RUNBOOK: Suspected Auth Module Compromise
Level: CRITICAL — IMMEDIATE RESPONSE
1. Detection & Containment (T+0)
- [ ] Confirm the anomaly via metrics (Prometheus/Grafana) and structured JSON logs.
- [ ] Alert security team members (e.g., on a dedicated Slack/Teams channel).
- [ ] Block suspicious IP addresses at the WAF / Firewall level.
- [ ] (Optional) Switch the authentication API to maintenance mode (503 Code).
2. Assessment (T+15m)
- [ ] Identify the source and time of the first event (Attack Vector).
- [ ] Identify potentially compromised accounts, JWT keys, or data.
- [ ] Evaluate the need to trigger a partial shutdown.
3. Remediation (T+30m)
- [ ] Immediately rotate all compromised secrets (JWT private keys, Database).
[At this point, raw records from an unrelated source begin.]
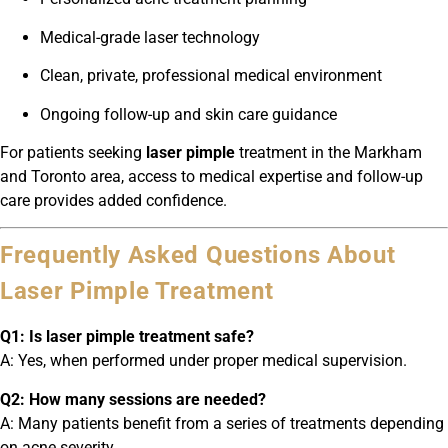
Medical-grade laser technology
Clean, private, professional medical environment
Ongoing follow-up and skin care guidance
For patients seeking
laser pimple
treatment in the Markham
and Toronto area, access to medical expertise and follow-up
care provides added confidence.
Frequently Asked Questions About
Laser Pimple Treatment
Q1: Is laser pimple treatment safe?
A: Yes, when performed under proper medical supervision.
Q2: How many sessions are needed?
A: Many patients benefit from a series of treatments depending
on acne severity.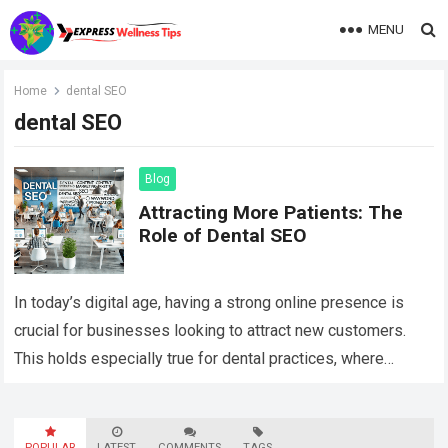
MENU
Home
dental SEO
dental SEO
Blog
Attracting More Patients: The
Role of Dental SEO
In today’s digital age, having a strong online presence is
crucial for businesses looking to attract new customers.
This holds especially true for dental practices, where
competition can be fierce….
Read more
POPULAR
LATEST
COMMENTS
TAGS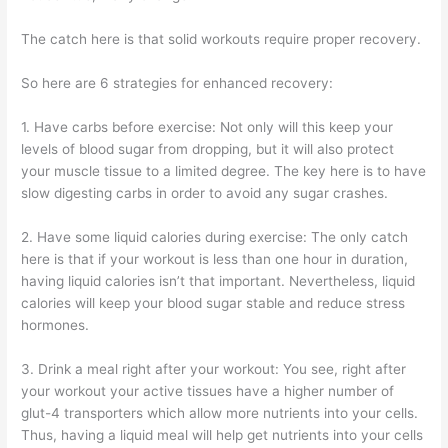
The catch here is that solid workouts require proper recovery.
So here are 6 strategies for enhanced recovery:
1. Have carbs before exercise: Not only will this keep your
levels of blood sugar from dropping, but it will also protect
your muscle tissue to a limited degree. The key here is to have
slow digesting carbs in order to avoid any sugar crashes.
2. Have some liquid calories during exercise: The only catch
here is that if your workout is less than one hour in duration,
having liquid calories isn’t that important. Nevertheless, liquid
calories will keep your blood sugar stable and reduce stress
hormones.
3. Drink a meal right after your workout: You see, right after
your workout your active tissues have a higher number of
glut-4 transporters which allow more nutrients into your cells.
Thus, having a liquid meal will help get nutrients into your cells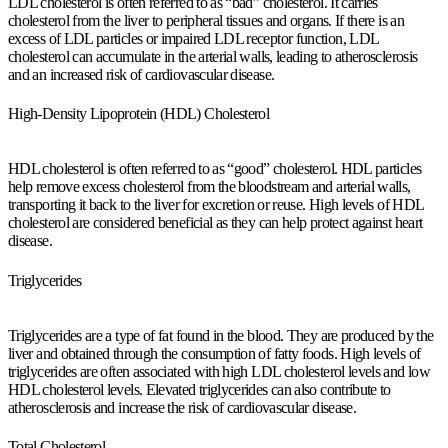
LDL cholesterol is often referred to as “bad” cholesterol. It carries
cholesterol from the liver to peripheral tissues and organs. If there is an
excess of LDL particles or impaired LDL receptor function, LDL
cholesterol can accumulate in the arterial walls, leading to atherosclerosis
and an increased risk of cardiovascular disease.
High-Density Lipoprotein (HDL) Cholesterol
HDL cholesterol is often referred to as “good” cholesterol. HDL particles
help remove excess cholesterol from the bloodstream and arterial walls,
transporting it back to the liver for excretion or reuse. High levels of HDL
cholesterol are considered beneficial as they can help protect against heart
disease.
Triglycerides
Triglycerides are a type of fat found in the blood. They are produced by the
liver and obtained through the consumption of fatty foods. High levels of
triglycerides are often associated with high LDL cholesterol levels and low
HDL cholesterol levels. Elevated triglycerides can also contribute to
atherosclerosis and increase the risk of cardiovascular disease.
Total Cholesterol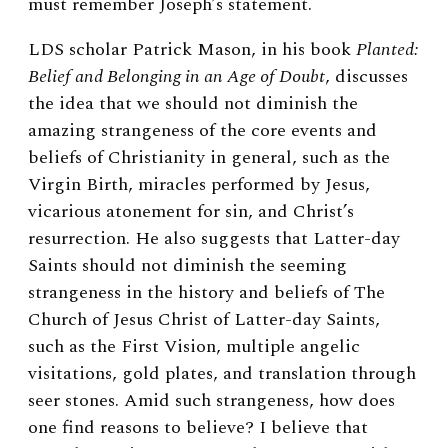
must remember Joseph’s statement.
LDS scholar Patrick Mason, in his book
Planted:
Belief and Belonging in an Age of Doubt
, discusses
the idea that we should not diminish the
amazing strangeness of the core events and
beliefs of Christianity in general, such as the
Virgin Birth, miracles performed by Jesus,
vicarious atonement for sin, and Christ’s
resurrection. He also suggests that Latter-day
Saints should not diminish the seeming
strangeness in the history and beliefs of The
Church of Jesus Christ of Latter-day Saints,
such as the First Vision, multiple angelic
visitations, gold plates, and translation through
seer stones. Amid such strangeness, how does
one find reasons to believe? I believe that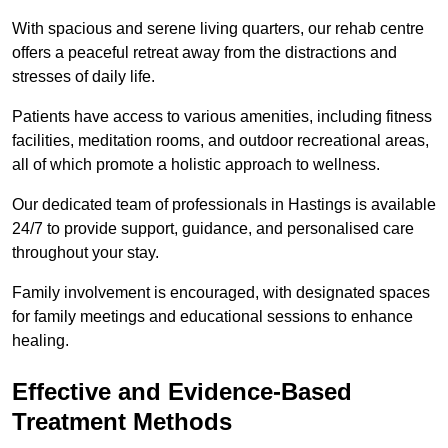
With spacious and serene living quarters, our rehab centre
offers a peaceful retreat away from the distractions and
stresses of daily life.
Patients have access to various amenities, including fitness
facilities, meditation rooms, and outdoor recreational areas,
all of which promote a holistic approach to wellness.
Our dedicated team of professionals in Hastings is available
24/7 to provide support, guidance, and personalised care
throughout your stay.
Family involvement is encouraged, with designated spaces
for family meetings and educational sessions to enhance
healing.
Effective and Evidence-Based
Treatment Methods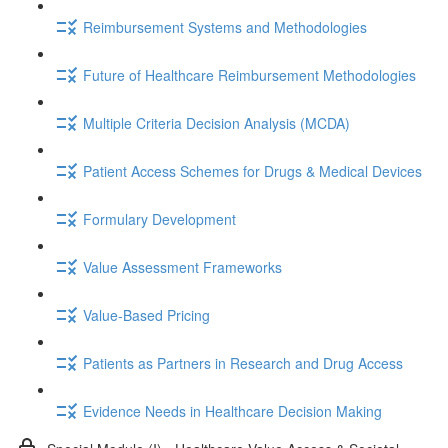
Reimbursement Systems and Methodologies
Future of Healthcare Reimbursement Methodologies
Multiple Criteria Decision Analysis (MCDA)
Patient Access Schemes for Drugs & Medical Devices
Formulary Development
Value Assessment Frameworks
Value-Based Pricing
Patients as Partners in Research and Drug Access
Evidence Needs in Healthcare Decision Making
- [ ] Invalidate all active user sessions (Clear JWT Refresh Tokens).
- [ ] Apply code fix if possible.
- [ ] Restore from the last known healthy backup if the database has been tampered with.
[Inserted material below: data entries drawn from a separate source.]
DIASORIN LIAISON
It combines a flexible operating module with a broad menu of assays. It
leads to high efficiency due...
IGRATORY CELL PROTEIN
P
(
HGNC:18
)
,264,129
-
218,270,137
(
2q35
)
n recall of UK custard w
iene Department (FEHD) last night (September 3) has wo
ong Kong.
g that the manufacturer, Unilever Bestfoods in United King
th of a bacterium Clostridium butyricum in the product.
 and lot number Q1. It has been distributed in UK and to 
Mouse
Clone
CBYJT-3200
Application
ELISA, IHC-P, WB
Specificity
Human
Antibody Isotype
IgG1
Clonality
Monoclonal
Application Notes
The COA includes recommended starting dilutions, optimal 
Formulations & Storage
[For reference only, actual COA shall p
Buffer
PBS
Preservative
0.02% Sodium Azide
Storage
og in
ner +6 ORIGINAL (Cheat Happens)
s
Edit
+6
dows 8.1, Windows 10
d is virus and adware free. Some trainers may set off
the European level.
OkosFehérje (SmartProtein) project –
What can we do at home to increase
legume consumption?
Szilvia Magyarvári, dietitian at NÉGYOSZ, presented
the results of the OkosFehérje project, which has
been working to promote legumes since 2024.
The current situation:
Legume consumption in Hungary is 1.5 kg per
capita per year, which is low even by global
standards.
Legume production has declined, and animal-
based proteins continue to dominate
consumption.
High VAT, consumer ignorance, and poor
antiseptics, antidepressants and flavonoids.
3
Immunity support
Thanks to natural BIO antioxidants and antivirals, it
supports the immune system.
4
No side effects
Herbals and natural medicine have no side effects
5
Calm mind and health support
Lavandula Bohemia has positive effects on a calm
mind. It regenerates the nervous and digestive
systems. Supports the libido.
4. Communication & Resilience (T+2h)
- [ ] Inform impacted customers (under GDPR regulations, within 72 hours max).
- [ ] Draft and send a status report to management.
5. Post-mortem
- [ ] Organize a Post-Mortem within 5 business days with all stakeholders.
- [ ] Update detection scripts and this runbook.